## What is being asked
Return every line of the data below that includes the string "KiCad".

(Hardware design source data)
* * * * *

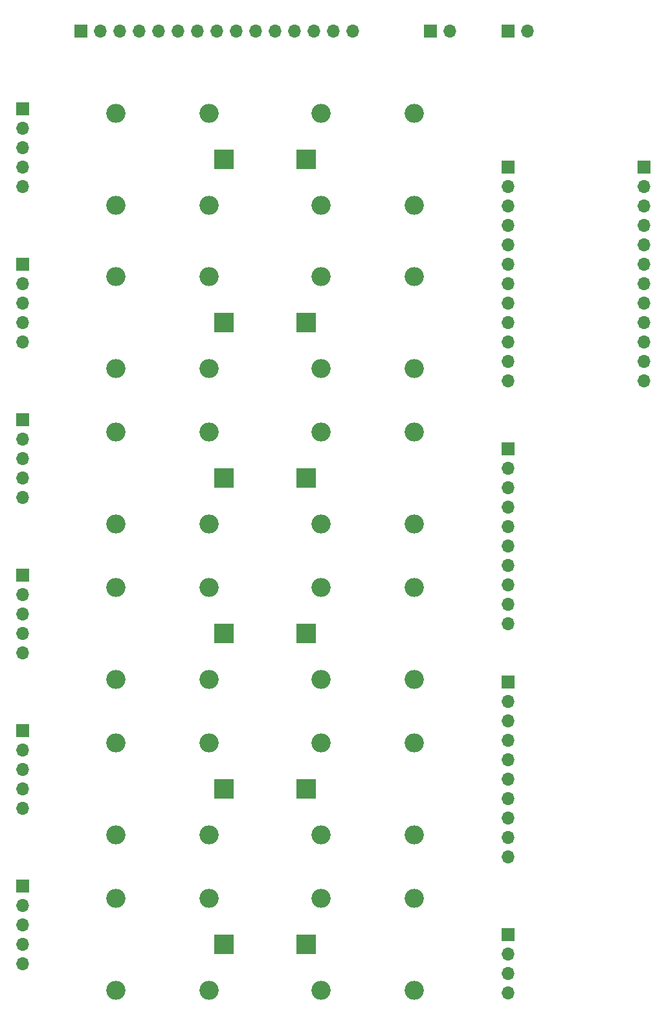
<source format=gbr>
%TF.GenerationSoftware,KiCad,Pcbnew,(6.0.9)*%
%TF.CreationDate,2023-01-03T15:05:35+01:00*%
%TF.ProjectId,BMA,424d412e-6b69-4636-9164-5f7063625858,rev?*%
%TF.SameCoordinates,Original*%
%TF.FileFunction,Soldermask,Bot*%
%TF.FilePolarity,Negative*%
%FSLAX46Y46*%
G04 Gerber Fmt 4.6, Leading zero omitted, Abs format (unit mm)*
G04 Created by KiCad (PCBNEW (6.0.9)) date 2023-01-03 15:05:35*
%MOMM*%
%LPD*%
G01*
G04 APERTURE LIST*
%ADD10R,1.700000X1.700000*%
%ADD11O,1.700000X1.700000*%
%ADD12R,2.500000X2.500000*%
%ADD13O,2.500000X2.500000*%
G04 APERTURE END LIST*
D10*
%TO.C,J7*%
X132080000Y-45720000D03*
D11*
X132080000Y-48260000D03*
X132080000Y-50800000D03*
X132080000Y-53340000D03*
X132080000Y-55880000D03*
X132080000Y-58420000D03*
X132080000Y-60960000D03*
X132080000Y-63500000D03*
X132080000Y-66040000D03*
X132080000Y-68580000D03*
X132080000Y-71120000D03*
X132080000Y-73660000D03*
%TD*%
D10*
%TO.C,J5*%
X50800000Y-58420000D03*
D11*
X50800000Y-60960000D03*
X50800000Y-63500000D03*
X50800000Y-66040000D03*
X50800000Y-68580000D03*
%TD*%
D12*
%TO.C,K4*%
X87892500Y-66040000D03*
D13*
X89892500Y-72040000D03*
X102092500Y-72040000D03*
X102092500Y-60040000D03*
X89892500Y-60040000D03*
%TD*%
D10*
%TO.C,J2*%
X104140000Y-27940000D03*
D11*
X106680000Y-27940000D03*
%TD*%
D10*
%TO.C,J11*%
X50800000Y-99060000D03*
D11*
X50800000Y-101600000D03*
X50800000Y-104140000D03*
X50800000Y-106680000D03*
X50800000Y-109220000D03*
%TD*%
D12*
%TO.C,K11*%
X77207500Y-147320000D03*
D13*
X75207500Y-141320000D03*
X63007500Y-141320000D03*
X63007500Y-153320000D03*
X75207500Y-153320000D03*
%TD*%
D10*
%TO.C,J4*%
X50800000Y-38100000D03*
D11*
X50800000Y-40640000D03*
X50800000Y-43180000D03*
X50800000Y-45720000D03*
X50800000Y-48260000D03*
%TD*%
D12*
%TO.C,K12*%
X87892500Y-147320000D03*
D13*
X89892500Y-153320000D03*
X102092500Y-153320000D03*
X102092500Y-141320000D03*
X89892500Y-141320000D03*
%TD*%
D10*
%TO.C,J8*%
X50800000Y-78740000D03*
D11*
X50800000Y-81280000D03*
X50800000Y-83820000D03*
X50800000Y-86360000D03*
X50800000Y-88900000D03*
%TD*%
D10*
%TO.C,J6*%
X114300000Y-45720000D03*
D11*
X114300000Y-48260000D03*
X114300000Y-50800000D03*
X114300000Y-53340000D03*
X114300000Y-55880000D03*
X114300000Y-58420000D03*
X114300000Y-60960000D03*
X114300000Y-63500000D03*
X114300000Y-66040000D03*
X114300000Y-68580000D03*
X114300000Y-71120000D03*
X114300000Y-73660000D03*
%TD*%
D12*
%TO.C,K1*%
X77207500Y-44712500D03*
D13*
X75207500Y-38712500D03*
X63007500Y-38712500D03*
X63007500Y-50712500D03*
X75207500Y-50712500D03*
%TD*%
D12*
%TO.C,K3*%
X77207500Y-66040000D03*
D13*
X75207500Y-60040000D03*
X63007500Y-60040000D03*
X63007500Y-72040000D03*
X75207500Y-72040000D03*
%TD*%
D12*
%TO.C,K9*%
X77207500Y-127000000D03*
D13*
X75207500Y-121000000D03*
X63007500Y-121000000D03*
X63007500Y-133000000D03*
X75207500Y-133000000D03*
%TD*%
D10*
%TO.C,J12*%
X114300000Y-146060000D03*
D11*
X114300000Y-148600000D03*
X114300000Y-151140000D03*
X114300000Y-153680000D03*
%TD*%
D12*
%TO.C,K6*%
X87892500Y-86360000D03*
D13*
X89892500Y-92360000D03*
X102092500Y-92360000D03*
X102092500Y-80360000D03*
X89892500Y-80360000D03*
%TD*%
D10*
%TO.C,J9*%
X114300000Y-82555000D03*
D11*
X114300000Y-85095000D03*
X114300000Y-87635000D03*
X114300000Y-90175000D03*
X114300000Y-92715000D03*
X114300000Y-95255000D03*
X114300000Y-97795000D03*
X114300000Y-100335000D03*
X114300000Y-102875000D03*
X114300000Y-105415000D03*
%TD*%
D12*
%TO.C,K7*%
X77207500Y-106680000D03*
D13*
X75207500Y-100680000D03*
X63007500Y-100680000D03*
X63007500Y-112680000D03*
X75207500Y-112680000D03*
%TD*%
D10*
%TO.C,J13*%
X50800000Y-119380000D03*
D11*
X50800000Y-121920000D03*
X50800000Y-124460000D03*
X50800000Y-127000000D03*
X50800000Y-129540000D03*
%TD*%
D10*
%TO.C,J14*%
X50800000Y-139700000D03*
D11*
X50800000Y-142240000D03*
X50800000Y-144780000D03*
X50800000Y-147320000D03*
X50800000Y-149860000D03*
%TD*%
D10*
%TO.C,J1*%
X58420000Y-27940000D03*
D11*
X60960000Y-27940000D03*
X63500000Y-27940000D03*
X66040000Y-27940000D03*
X68580000Y-27940000D03*
X71120000Y-27940000D03*
X73660000Y-27940000D03*
X76200000Y-27940000D03*
X78740000Y-27940000D03*
X81280000Y-27940000D03*
X83820000Y-27940000D03*
X86360000Y-27940000D03*
X88900000Y-27940000D03*
X91440000Y-27940000D03*
X93980000Y-27940000D03*
%TD*%
D12*
%TO.C,K10*%
X87892500Y-127000000D03*
D13*
X89892500Y-133000000D03*
X102092500Y-133000000D03*
X102092500Y-121000000D03*
X89892500Y-121000000D03*
%TD*%
D10*
%TO.C,J3*%
X114300000Y-27940000D03*
D11*
X116840000Y-27940000D03*
%TD*%
D10*
%TO.C,J10*%
X114300000Y-113035000D03*
D11*
X114300000Y-115575000D03*
X114300000Y-118115000D03*
X114300000Y-120655000D03*
X114300000Y-123195000D03*
X114300000Y-125735000D03*
X114300000Y-128275000D03*
X114300000Y-130815000D03*
X114300000Y-133355000D03*
X114300000Y-135895000D03*
%TD*%
D12*
%TO.C,K5*%
X77207500Y-86360000D03*
D13*
X75207500Y-80360000D03*
X63007500Y-80360000D03*
X63007500Y-92360000D03*
X75207500Y-92360000D03*
%TD*%
D12*
%TO.C,K2*%
X87892500Y-44712500D03*
D13*
X89892500Y-50712500D03*
X102092500Y-50712500D03*
X102092500Y-38712500D03*
X89892500Y-38712500D03*
%TD*%
D12*
%TO.C,K8*%
X87892500Y-106680000D03*
D13*
X89892500Y-112680000D03*
X102092500Y-112680000D03*
X102092500Y-100680000D03*
X89892500Y-100680000D03*
%TD*%
M02*

</source>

* * * * *

## Problem solution
%TF.GenerationSoftware,KiCad,Pcbnew,(6.0.9)*%
G04 Created by KiCad (PCBNEW (6.0.9)) date 2023-01-03 15:05:35*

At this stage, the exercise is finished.